__Task goal__: Your job is to set down the stretch of entries that opens with the line containing "if i = j ≤ d ) |" and closes with the line containing "Claim 3.7. ∂f(x)". Keep both end lines, copy each exactly, and add nothing.

# # # # #

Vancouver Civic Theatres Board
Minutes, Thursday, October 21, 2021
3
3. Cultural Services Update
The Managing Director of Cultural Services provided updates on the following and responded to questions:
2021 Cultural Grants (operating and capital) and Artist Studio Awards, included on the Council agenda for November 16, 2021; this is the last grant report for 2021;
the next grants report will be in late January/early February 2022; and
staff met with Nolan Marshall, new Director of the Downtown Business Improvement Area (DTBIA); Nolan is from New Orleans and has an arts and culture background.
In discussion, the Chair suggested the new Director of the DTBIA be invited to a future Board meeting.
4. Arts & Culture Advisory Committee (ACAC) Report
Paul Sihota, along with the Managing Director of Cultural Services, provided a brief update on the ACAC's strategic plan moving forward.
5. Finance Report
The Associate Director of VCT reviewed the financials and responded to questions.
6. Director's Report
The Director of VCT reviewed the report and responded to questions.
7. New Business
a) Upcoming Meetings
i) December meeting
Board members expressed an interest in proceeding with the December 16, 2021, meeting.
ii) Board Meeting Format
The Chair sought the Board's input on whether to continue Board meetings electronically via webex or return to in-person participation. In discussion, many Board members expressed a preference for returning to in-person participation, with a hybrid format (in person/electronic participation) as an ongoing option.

# # # # #

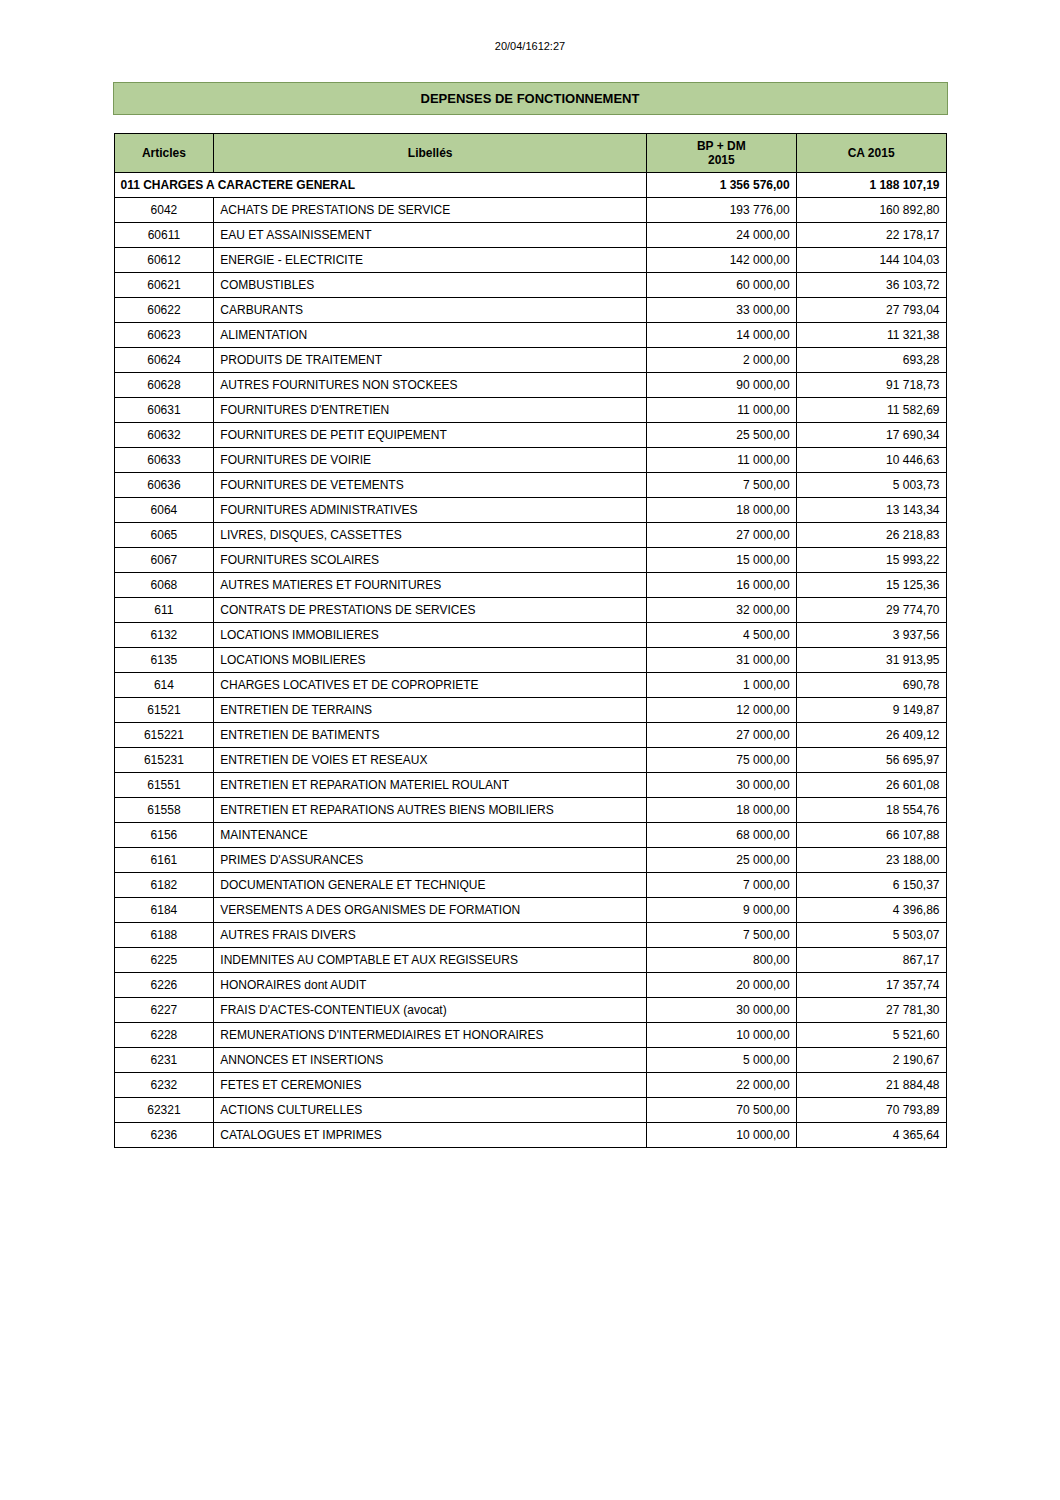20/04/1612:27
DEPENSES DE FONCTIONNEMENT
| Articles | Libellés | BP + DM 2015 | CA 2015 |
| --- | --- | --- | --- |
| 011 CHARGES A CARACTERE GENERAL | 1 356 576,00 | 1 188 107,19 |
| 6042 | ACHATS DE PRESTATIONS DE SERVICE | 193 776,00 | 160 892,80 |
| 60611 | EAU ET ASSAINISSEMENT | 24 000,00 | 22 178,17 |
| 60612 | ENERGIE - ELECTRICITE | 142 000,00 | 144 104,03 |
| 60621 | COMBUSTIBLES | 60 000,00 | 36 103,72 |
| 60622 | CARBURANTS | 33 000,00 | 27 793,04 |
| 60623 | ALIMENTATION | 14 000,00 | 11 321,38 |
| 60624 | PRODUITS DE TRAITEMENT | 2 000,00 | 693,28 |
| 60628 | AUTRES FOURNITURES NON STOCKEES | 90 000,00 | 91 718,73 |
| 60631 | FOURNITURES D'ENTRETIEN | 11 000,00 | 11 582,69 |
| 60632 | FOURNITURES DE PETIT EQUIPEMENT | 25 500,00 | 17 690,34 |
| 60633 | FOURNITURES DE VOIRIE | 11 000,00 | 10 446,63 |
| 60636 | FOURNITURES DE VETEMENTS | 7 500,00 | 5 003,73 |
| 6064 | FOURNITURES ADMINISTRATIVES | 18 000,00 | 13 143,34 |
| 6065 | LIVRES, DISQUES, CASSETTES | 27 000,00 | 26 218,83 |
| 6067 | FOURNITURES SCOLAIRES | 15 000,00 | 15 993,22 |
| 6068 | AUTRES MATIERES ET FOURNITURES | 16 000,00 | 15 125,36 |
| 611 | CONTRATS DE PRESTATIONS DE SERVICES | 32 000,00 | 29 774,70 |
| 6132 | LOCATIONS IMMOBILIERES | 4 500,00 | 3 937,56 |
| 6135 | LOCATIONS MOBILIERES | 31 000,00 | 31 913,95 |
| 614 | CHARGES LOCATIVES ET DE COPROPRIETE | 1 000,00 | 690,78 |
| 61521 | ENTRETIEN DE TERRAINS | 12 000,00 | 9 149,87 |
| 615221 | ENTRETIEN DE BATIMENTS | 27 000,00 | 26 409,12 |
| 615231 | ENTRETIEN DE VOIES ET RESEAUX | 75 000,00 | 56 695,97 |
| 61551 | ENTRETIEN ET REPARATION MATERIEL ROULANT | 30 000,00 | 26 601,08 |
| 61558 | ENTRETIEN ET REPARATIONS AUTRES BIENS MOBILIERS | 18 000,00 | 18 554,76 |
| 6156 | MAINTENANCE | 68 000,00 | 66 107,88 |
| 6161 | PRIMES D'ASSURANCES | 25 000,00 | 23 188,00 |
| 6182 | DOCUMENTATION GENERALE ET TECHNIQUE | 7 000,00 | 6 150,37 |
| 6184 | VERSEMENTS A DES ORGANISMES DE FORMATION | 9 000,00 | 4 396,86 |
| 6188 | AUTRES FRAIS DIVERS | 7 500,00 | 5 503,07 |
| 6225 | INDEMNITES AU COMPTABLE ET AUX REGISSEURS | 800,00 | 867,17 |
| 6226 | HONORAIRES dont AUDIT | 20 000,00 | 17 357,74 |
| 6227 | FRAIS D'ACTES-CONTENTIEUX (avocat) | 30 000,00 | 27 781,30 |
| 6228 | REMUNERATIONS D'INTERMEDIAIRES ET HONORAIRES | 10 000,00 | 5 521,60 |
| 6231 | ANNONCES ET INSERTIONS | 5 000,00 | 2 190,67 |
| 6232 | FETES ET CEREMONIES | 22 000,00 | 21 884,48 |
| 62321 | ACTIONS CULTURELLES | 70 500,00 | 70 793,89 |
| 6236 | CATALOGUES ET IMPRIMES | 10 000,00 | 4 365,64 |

# # # # #

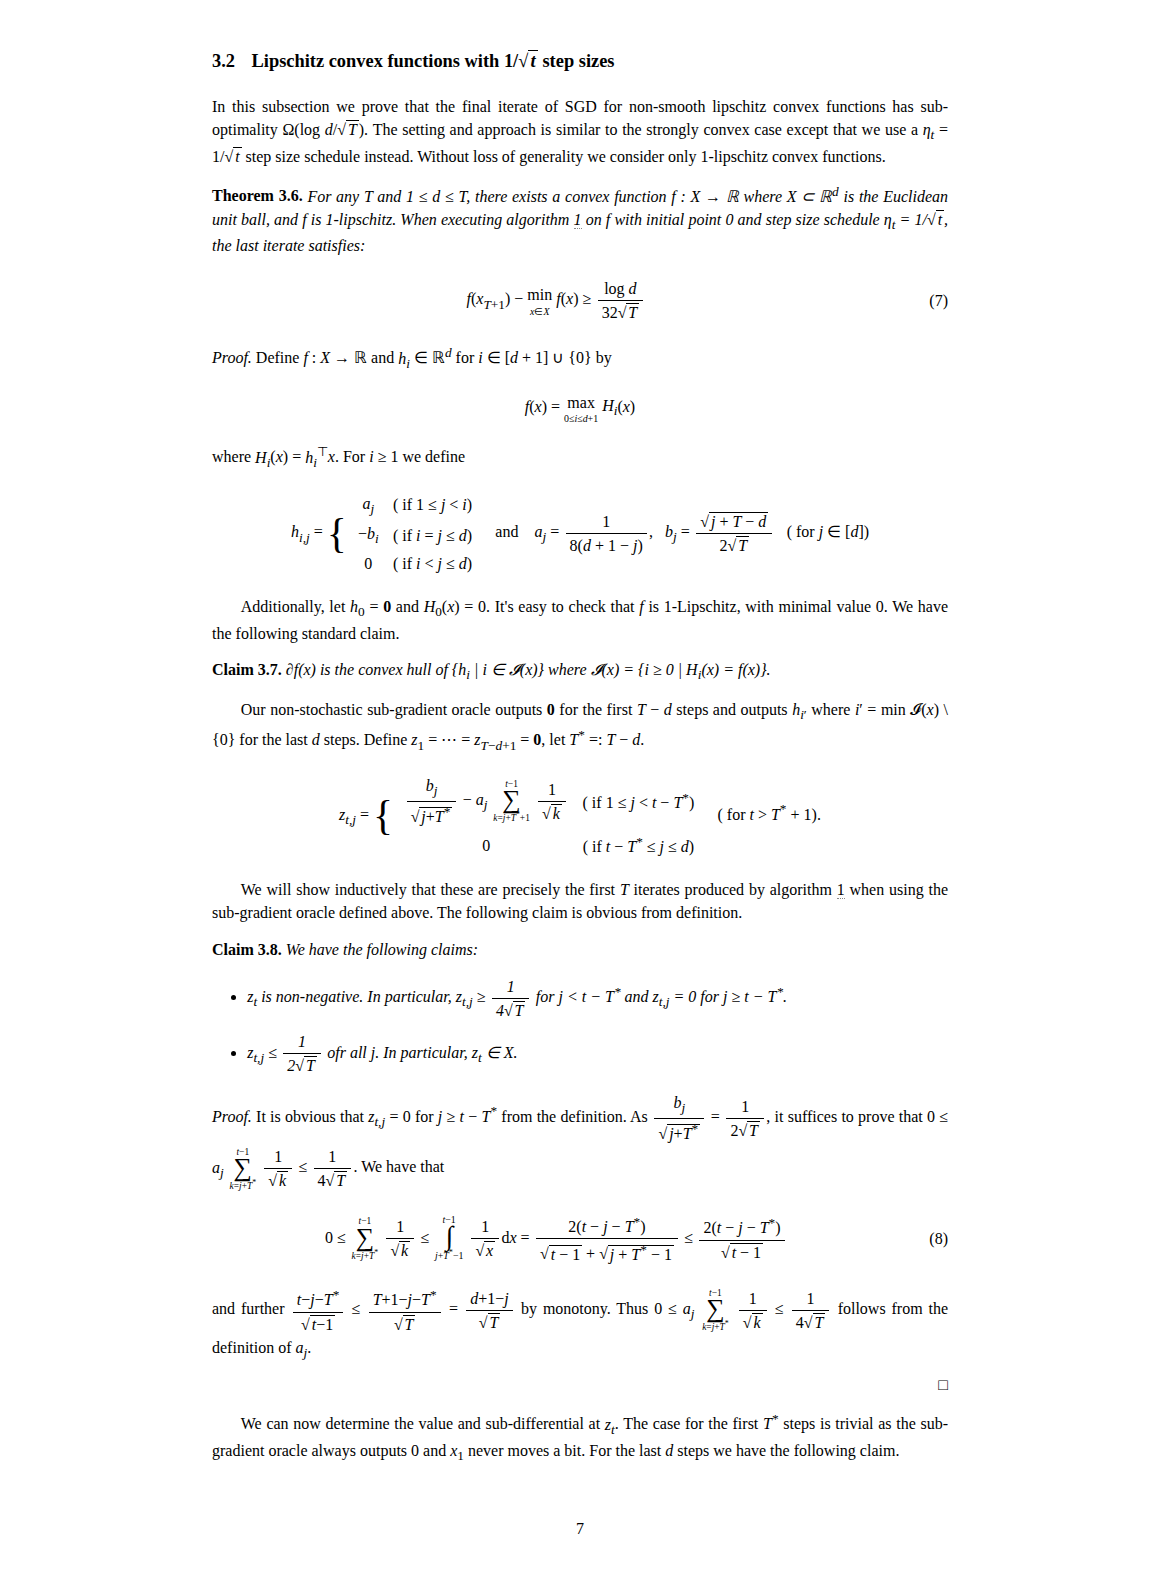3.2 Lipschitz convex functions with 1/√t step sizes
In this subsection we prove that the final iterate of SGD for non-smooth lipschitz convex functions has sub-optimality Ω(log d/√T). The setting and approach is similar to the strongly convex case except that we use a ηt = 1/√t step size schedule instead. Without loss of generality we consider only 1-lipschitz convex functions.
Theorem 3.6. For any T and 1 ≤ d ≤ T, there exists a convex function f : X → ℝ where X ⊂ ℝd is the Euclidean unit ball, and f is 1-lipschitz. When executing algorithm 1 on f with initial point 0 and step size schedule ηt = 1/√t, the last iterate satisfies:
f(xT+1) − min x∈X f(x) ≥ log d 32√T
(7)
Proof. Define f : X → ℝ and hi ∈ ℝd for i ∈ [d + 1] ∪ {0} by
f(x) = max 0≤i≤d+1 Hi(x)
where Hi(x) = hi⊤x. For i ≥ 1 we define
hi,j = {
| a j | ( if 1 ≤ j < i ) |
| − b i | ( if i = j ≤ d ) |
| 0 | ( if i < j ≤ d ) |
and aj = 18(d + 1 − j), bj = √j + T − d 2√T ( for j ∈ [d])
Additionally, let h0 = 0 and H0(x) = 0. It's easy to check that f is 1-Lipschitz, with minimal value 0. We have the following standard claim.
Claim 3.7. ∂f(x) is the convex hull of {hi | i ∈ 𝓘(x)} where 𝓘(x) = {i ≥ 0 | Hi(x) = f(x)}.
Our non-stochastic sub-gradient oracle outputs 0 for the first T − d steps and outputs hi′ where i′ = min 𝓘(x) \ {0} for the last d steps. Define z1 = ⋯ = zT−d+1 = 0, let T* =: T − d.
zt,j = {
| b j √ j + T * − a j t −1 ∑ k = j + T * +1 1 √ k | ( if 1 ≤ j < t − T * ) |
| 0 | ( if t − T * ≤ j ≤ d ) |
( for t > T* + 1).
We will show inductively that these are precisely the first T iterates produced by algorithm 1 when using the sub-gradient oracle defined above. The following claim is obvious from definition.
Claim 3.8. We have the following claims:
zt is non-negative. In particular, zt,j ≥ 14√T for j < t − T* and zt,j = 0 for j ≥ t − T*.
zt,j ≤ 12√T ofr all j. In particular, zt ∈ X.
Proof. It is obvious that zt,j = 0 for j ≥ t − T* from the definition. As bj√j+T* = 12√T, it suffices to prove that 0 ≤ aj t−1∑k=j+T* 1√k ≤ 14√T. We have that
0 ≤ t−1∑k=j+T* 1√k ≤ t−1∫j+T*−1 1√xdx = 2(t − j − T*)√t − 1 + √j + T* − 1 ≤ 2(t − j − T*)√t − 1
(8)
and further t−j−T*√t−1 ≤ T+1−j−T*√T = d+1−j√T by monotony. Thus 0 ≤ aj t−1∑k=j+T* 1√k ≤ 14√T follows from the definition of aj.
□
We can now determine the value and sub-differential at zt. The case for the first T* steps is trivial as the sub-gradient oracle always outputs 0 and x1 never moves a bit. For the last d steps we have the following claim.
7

# # # # #

__Solution below__:
| − b i | ( if i = j ≤ d ) |
| 0 | ( if i < j ≤ d ) |
and aj = 18(d + 1 − j), bj = √j + T − d 2√T ( for j ∈ [d])
Additionally, let h0 = 0 and H0(x) = 0. It's easy to check that f is 1-Lipschitz, with minimal value 0. We have the following standard claim.
Claim 3.7. ∂f(x) is the convex hull of {hi | i ∈ 𝓘(x)} where 𝓘(x) = {i ≥ 0 | Hi(x) = f(x)}.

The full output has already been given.